__What you need to do__
Count the lines below that contain the word "photo" and reply with only that number.

**********

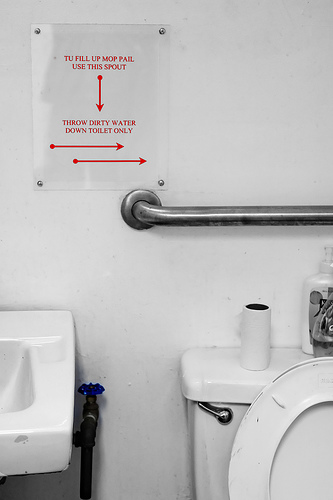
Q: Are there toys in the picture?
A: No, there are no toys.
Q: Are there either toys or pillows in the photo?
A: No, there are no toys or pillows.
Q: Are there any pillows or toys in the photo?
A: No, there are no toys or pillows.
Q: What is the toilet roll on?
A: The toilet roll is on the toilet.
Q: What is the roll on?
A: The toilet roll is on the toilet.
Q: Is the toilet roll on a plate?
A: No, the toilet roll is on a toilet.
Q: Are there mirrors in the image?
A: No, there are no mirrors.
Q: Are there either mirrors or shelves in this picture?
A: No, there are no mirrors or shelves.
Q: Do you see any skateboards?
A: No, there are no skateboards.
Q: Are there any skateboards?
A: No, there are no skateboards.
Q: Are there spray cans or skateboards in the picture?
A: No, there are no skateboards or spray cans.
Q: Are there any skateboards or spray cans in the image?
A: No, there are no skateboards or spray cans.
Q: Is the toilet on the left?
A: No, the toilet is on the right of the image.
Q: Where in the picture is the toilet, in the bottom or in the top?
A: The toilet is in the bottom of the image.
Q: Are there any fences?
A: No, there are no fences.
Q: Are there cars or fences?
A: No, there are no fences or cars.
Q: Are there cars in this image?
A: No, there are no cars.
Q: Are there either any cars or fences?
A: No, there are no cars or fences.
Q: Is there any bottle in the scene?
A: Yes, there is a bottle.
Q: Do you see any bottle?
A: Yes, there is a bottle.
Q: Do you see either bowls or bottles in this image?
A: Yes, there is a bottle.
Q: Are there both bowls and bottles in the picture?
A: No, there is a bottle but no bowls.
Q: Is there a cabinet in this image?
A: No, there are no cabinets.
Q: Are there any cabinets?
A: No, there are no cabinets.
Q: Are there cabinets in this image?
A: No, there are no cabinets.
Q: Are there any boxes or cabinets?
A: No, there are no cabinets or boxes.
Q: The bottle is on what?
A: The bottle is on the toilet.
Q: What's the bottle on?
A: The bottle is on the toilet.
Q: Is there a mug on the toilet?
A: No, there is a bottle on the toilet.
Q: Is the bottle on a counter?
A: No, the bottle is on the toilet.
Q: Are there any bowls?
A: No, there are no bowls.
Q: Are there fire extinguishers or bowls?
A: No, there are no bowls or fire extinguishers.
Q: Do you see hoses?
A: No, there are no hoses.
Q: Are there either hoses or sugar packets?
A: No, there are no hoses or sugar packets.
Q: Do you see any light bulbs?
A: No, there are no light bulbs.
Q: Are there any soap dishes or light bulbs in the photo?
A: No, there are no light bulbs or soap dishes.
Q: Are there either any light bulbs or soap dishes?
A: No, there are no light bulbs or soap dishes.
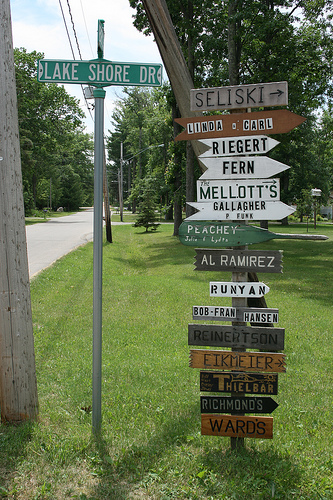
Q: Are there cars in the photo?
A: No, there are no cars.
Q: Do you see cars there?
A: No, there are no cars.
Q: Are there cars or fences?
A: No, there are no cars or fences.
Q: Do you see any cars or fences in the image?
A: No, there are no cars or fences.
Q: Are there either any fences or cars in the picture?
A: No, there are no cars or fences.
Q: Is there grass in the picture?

**********

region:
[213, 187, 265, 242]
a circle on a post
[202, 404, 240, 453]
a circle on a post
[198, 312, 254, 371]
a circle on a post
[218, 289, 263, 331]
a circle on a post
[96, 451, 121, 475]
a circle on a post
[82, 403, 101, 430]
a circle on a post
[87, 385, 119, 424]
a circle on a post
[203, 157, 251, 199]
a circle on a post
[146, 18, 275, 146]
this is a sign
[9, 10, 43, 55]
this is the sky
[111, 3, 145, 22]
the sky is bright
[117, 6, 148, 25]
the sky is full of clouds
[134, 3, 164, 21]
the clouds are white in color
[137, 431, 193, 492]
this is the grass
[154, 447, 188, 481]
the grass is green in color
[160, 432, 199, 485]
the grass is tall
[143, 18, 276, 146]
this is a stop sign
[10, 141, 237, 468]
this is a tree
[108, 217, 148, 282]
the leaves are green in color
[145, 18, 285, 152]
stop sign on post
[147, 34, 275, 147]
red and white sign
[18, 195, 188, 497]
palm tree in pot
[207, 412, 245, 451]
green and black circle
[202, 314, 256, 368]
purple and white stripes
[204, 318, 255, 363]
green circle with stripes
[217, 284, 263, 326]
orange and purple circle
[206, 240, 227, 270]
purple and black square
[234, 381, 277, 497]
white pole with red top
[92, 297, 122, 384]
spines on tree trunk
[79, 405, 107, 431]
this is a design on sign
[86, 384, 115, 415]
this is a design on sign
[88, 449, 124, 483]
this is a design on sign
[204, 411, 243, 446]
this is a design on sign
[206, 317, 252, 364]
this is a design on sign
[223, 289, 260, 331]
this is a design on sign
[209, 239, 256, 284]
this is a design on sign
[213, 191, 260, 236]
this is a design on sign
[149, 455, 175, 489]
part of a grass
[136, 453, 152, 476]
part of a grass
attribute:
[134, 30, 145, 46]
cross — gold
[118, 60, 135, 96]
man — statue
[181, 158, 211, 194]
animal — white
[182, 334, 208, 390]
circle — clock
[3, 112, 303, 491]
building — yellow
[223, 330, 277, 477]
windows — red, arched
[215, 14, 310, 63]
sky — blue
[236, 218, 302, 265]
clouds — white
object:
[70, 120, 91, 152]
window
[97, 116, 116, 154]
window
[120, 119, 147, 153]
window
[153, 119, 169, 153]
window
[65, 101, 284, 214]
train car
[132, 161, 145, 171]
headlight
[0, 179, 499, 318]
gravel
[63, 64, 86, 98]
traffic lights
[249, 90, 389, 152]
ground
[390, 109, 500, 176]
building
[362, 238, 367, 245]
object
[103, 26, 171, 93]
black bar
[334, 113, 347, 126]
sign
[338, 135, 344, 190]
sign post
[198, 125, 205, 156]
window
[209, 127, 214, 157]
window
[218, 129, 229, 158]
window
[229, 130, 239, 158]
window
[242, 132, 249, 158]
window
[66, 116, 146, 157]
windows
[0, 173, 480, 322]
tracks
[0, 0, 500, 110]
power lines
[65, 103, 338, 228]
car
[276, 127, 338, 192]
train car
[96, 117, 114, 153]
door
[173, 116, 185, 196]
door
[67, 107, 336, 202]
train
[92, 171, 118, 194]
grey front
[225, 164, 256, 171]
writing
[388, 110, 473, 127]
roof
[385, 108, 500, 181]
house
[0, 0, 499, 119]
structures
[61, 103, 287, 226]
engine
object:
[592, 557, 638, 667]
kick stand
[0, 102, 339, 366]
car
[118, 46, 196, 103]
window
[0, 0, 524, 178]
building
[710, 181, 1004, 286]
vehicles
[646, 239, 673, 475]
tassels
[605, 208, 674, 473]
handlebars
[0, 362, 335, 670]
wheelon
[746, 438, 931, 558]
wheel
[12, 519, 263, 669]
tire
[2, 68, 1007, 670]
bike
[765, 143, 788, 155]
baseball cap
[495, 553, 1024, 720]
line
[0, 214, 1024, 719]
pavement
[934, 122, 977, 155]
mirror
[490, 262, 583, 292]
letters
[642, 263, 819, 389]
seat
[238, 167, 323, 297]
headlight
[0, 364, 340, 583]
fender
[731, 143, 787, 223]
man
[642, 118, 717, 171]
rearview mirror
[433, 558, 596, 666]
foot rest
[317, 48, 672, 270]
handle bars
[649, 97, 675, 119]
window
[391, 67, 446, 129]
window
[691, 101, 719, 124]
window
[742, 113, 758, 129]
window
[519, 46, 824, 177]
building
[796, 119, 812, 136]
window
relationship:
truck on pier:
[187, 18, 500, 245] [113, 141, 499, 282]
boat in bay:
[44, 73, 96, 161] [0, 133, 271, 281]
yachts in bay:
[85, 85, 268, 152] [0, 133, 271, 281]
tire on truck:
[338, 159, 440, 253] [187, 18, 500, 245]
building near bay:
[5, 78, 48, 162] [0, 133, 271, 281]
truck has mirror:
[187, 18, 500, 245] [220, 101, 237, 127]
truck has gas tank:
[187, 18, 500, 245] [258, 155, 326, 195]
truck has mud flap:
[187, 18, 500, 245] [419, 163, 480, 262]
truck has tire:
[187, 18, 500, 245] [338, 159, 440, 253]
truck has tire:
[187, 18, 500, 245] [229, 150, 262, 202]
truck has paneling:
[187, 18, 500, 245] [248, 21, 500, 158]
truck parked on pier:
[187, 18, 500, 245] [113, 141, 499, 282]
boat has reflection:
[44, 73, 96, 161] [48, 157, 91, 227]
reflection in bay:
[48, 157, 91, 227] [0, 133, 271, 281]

**********

__Output of the task__
4